My family knows no one in that community, but tears flowed. It was not hard to imagine us frantically seeking to take hold of our kids or those twins and scurry them to safety. Not difficult to imagine how life as we knew it would stop if we knew our little ones had been mercilessly murdered. Not hard to want to offer anything to ease the pain of moms and dads and brothers and sisters and. . . well, the ripples will go out to multitudes and reverberate for generations. It's overwhelming.
And this, on the heels of the lock down earlier this week at Jeb Stuart when someone brought in a gun. No one was injured there. The gun appears to have been a BB or pellet gun. But it brings home just close how the unthinkable is to our doorstep.

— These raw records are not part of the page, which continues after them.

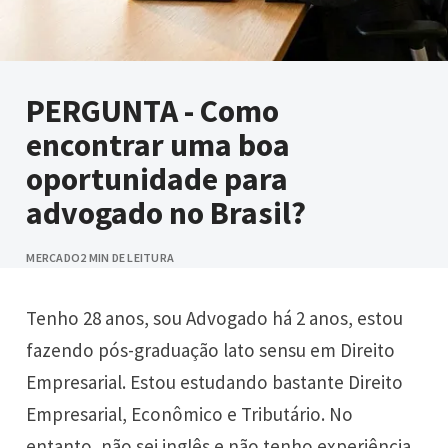
PERGUNTA - Como
encontrar uma boa
oportunidade para
advogado no Brasil?
MERCADO
2 MIN DE LEITURA
Tenho 28 anos, sou Advogado há 2 anos, estou
fazendo pós-graduação lato sensu em Direito
Empresarial. Estou estudando bastante Direito
Empresarial, Econômico e Tributário. No
entanto, não sei inglês e não tenho experiência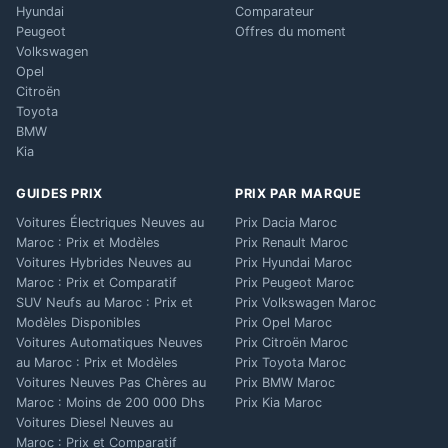
Hyundai
Comparateur
Peugeot
Offres du moment
Volkswagen
Opel
Citroën
Toyota
BMW
Kia
GUIDES PRIX
PRIX PAR MARQUE
Voitures Électriques Neuves au
Prix Dacia Maroc
Maroc : Prix et Modèles
Prix Renault Maroc
Voitures Hybrides Neuves au
Prix Hyundai Maroc
Maroc : Prix et Comparatif
Prix Peugeot Maroc
SUV Neufs au Maroc : Prix et
Prix Volkswagen Maroc
Modèles Disponibles
Prix Opel Maroc
Voitures Automatiques Neuves
Prix Citroën Maroc
au Maroc : Prix et Modèles
Prix Toyota Maroc
Voitures Neuves Pas Chères au
Prix BMW Maroc
Maroc : Moins de 200 000 Dhs
Prix Kia Maroc
Voitures Diesel Neuves au
Maroc : Prix et Comparatif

Listen, it's too early for us to know everything yet. The investigation in Connecticut is still ongoing. We're hearing now that the shooter's parents are dead, as well. Still some reports of children unaccounted for. My own experience with terrorist attacks are that the early numbers are virtually always wrong. That was the case for 9/11, and the numbers of actual casualties went lower when all the facts came in. We can pray this is the case here.
But, speaking of prayer, thoughts at some point after such horrific instances inevitably will swing to questions about God. Things like, if He exists at all, how could he stand idly by and let this atrocity unfold and do nothing. This is not the time for deep thoughts about doctrinal issues. Maybe next week or next month, but not today.
Today, we need this. We need to know God is there, that he sees, that he feels, that he cares, that he loves, and that he, too, weeps for the conditions that unfold on what we all know is a flawed planet occupied by flawed people. Those flaws include me, I fear. I was off on a noble task earlier today, picking up a Christmas train set donated by a friend that will go to a family that is escaping from homelessness through the good work of FamilyPASS. Even with such a good spirit about it all, here's the truth. I couldn't do even that without violating the speed limit. I didn't slaughter anyone, but i did break the law--even though I know a terrible accident that is my fault is possible every time I sit behind the wheel. I don't like it, but I've got some responsibility for the conditions of this place we call home. But that's for another time.
Today, we just need to keep it simple, and we need to hear this: that Jesus wept uncontrollably when his very good friend, Lazarus, took ill and died before he got there--and this was a friend that he knew he was going to raise from the dead in short order. Why the tears then? I think it was because Jesus knows the pain that emanates from death. Death wasn't in the original creation, and there's a time coming when it won't exist anymore. But today, we live in Middle Earth, in the inbetween time. So, Jesus looked over a city of people who were suffering in misery and wept for them. He knows what this place can be like for us. He lived here, too.
I think if I was in Connecticut tonight, there'd be nothing I could do to ease the pain for these families. My role would no doubt be just to be with them, hold them, and sob together. Because I know Jesus is very much alive right now, everything we've seen from him when he walked this earth tells me this is what he's doing. He's with them, he's got his arms around them, and he's weeping again tonight.